Remember how several weeks ago I was all worried about Seizures? Manny was in the hospital and he was obviously sick or he wouldn’t have been there. But then he would have a trigger of something very unpleasant that would cause him to cry or get upset. That would last for several minutes (crying, screaming, raging, angry, etc. ) and then he would sleep for minutes to hours. There’s a certain type of sleep that’s called “post ictal”. And this is what it looked like.
Now you have to understand, Manny is NEVER crying, screaming, raging. And yes, I understand that it could be a culmination of the tortures having been done to him. Or it could be behavioral. Or possibly even him pitching a fit. But the sleep part cannot be.
There was also a look in his face during these episodes that made him look like he was not there. I would have said “Absent seizures”.
Meanwhile, Manny is a bright guy. He is super smart. But he also has a brightness in his eyes. He is very interactive and engaging. He WANTS to connect with people.
And this was disappearing. He started to have a dull look on his face all the time. He was not behind his eyes much of the time. He was withdrawing, sullen and cranky.
I was watching him slip away.
Two weeks ago, there was a day that had me in tears. He screamed and cried and raged for about 6 hours. He would have a moment here and there where he would be quiet but … it was pretty much 6 straight hours. NOTHING helped. Nothing worked.
The next day, it was a repeat of the same thing. I was just about ready to call his Palliative care doctor. I am NOT one for medicines but it seemed like this was his new normal and this was not OK with me. If he was going to be out of control all the time, I was going to need to have an emergency stash of a medicine that could help him.
Not for me. For him. I fight CONSTANTLY for his quality of life. I fight to ensure that he is happy. And he wasn’t.
I cried for a long time that night.
I was determined I would get to the bottom of this and find a way to help him. Long story short, I reviewed in my head when this started, how it began, what are the details and the triggers. And it hit me, this all started about the time we started on a medicine.
So I stopped giving it to him. Figured it was worth a shot.
The next day, he had a few minor issues but pretty much was calm and under control.
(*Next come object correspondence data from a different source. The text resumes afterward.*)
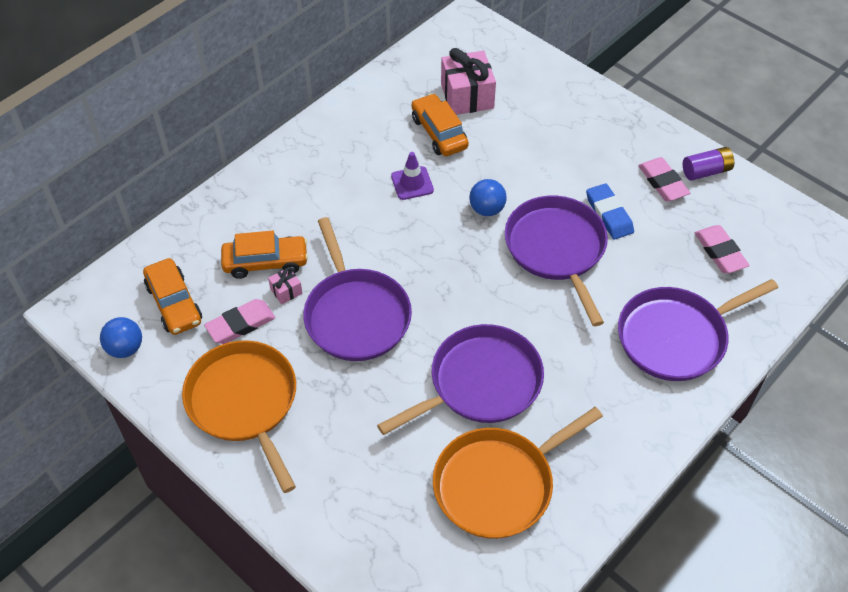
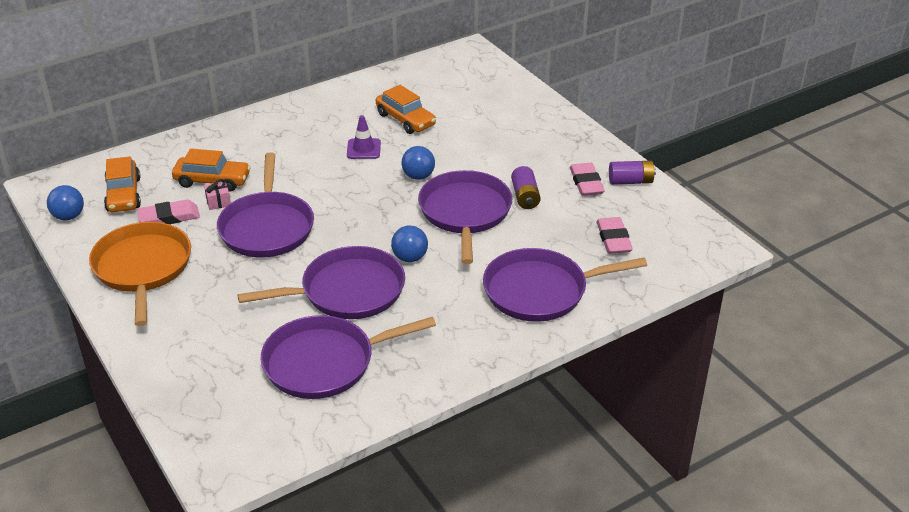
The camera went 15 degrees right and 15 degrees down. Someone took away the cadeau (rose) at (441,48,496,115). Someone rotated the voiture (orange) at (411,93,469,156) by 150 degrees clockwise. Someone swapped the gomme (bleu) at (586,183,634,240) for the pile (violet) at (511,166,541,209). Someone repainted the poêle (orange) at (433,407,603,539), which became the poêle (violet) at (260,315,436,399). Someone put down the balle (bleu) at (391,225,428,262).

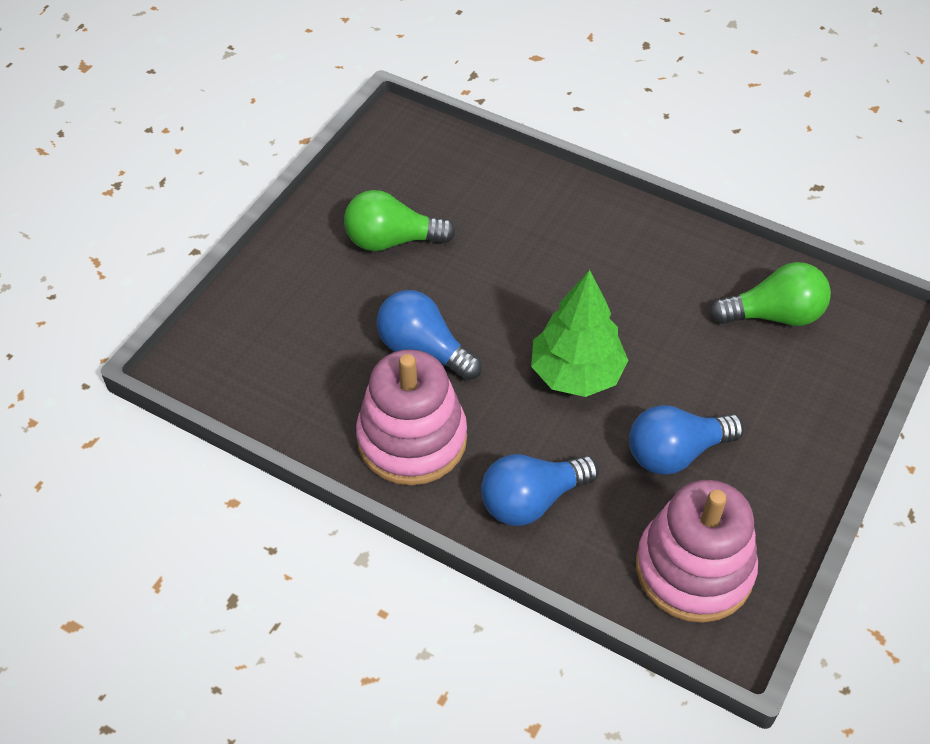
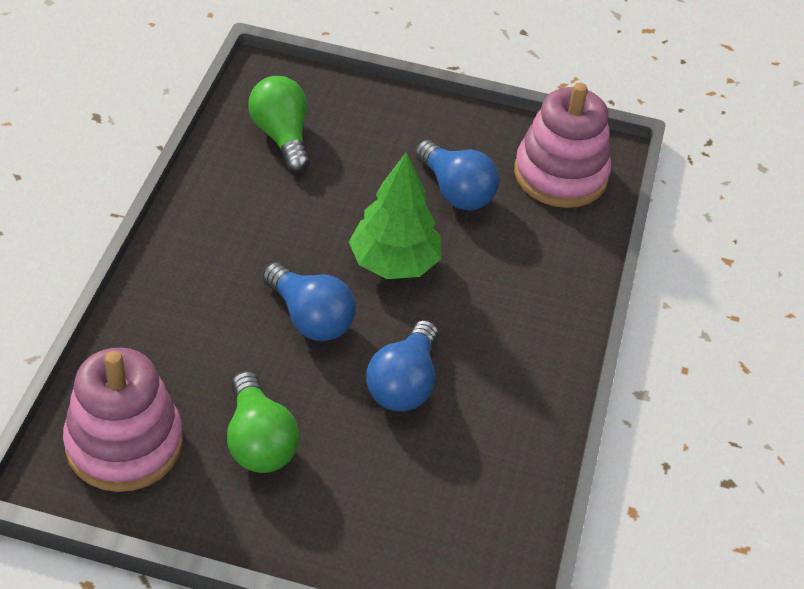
The camera went 110 degrees left and 5 degrees down. Someone carried the jouet à empiler (rose) from (356,349,467,485) to (63,348,183,492). Someone carried the ampoule (bleu) from (481,454,599,526) to (263,262,356,341).

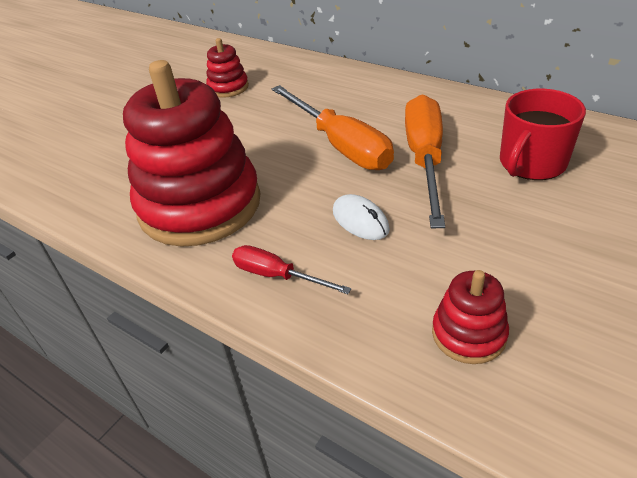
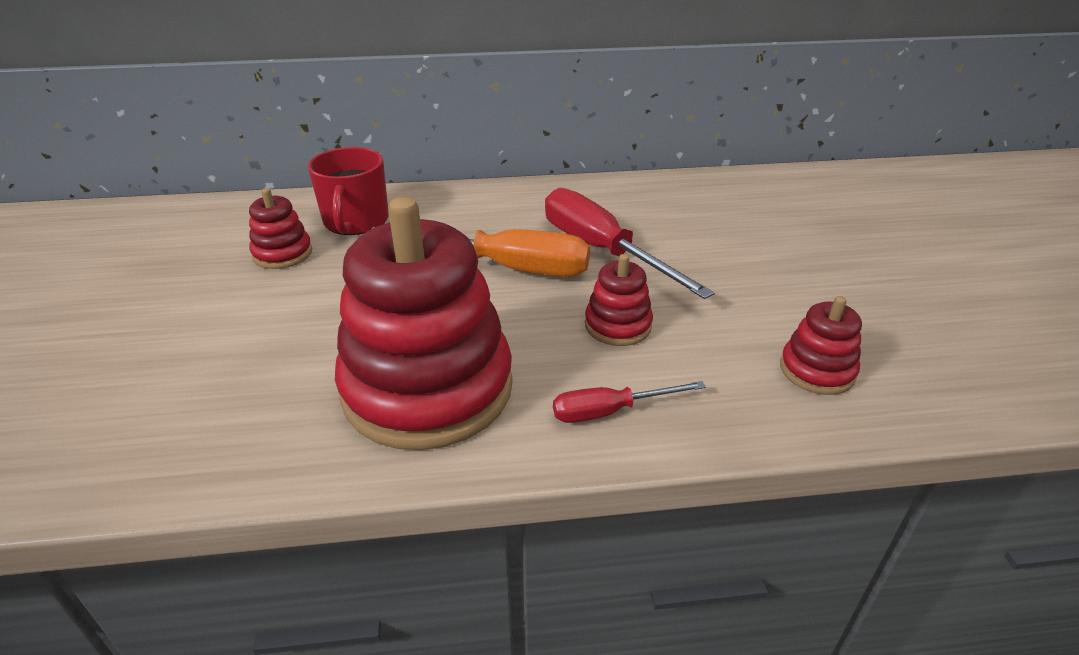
The camera went 45 degrees left and 5 degrees down. Someone carried the tasse (rouge) from (500,89,586,180) to (308,147,389,235). Someone repainted the tournevis (orange) at (405,94,445,228), which became the tournevis (rouge) at (545,188,715,299). Someone swapped the souris (blanc) at (333,194,390,240) for the jouet à empiler (rouge) at (585,254,653,346).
Even the kids noticed Manny wasn’t grumpy.
By the end of the third day off the medicine, he had no rages or issues. The light started to come back in his eyes.
By the end of a week off, I had my baby back. He is fully engaged. Learning. Playing. The brightness is back.
It’s not “proof” that it was the drug. But it’s enough evidence for me. I’m convinced. I have no intention of putting him back on this medicine. (Yes, I let his doctors know I removed him from it.)
As I write this, he’s been off the medicine for 3 weeks. Still no “seizures”. No more of those blank stares. No more rages. Now it’s just “regular” 3 year old stuff. (OK maybe more than the regular 3 year old stuff ... there's some frustration and pain he's dealing with and we're working on a solution for these.)
I feel like a detective all the time. I pour over literature. I read through medical journals. I chat with I can’t live with that. mothers of complex kiddos. All the time I am trying to figure out a puzzle. Feeds, breathing, neurological, pharmacology, etc. I feel like I’m studying for a crash medical course but if I don’t get it right, it’s not just getting an “F” on a test, it’s failing Manny. That’s not an option.
But in this case, I feel a huge HUGE relief. This isn’t about a neurological decline. It’s not seizures. It’s not the new normal.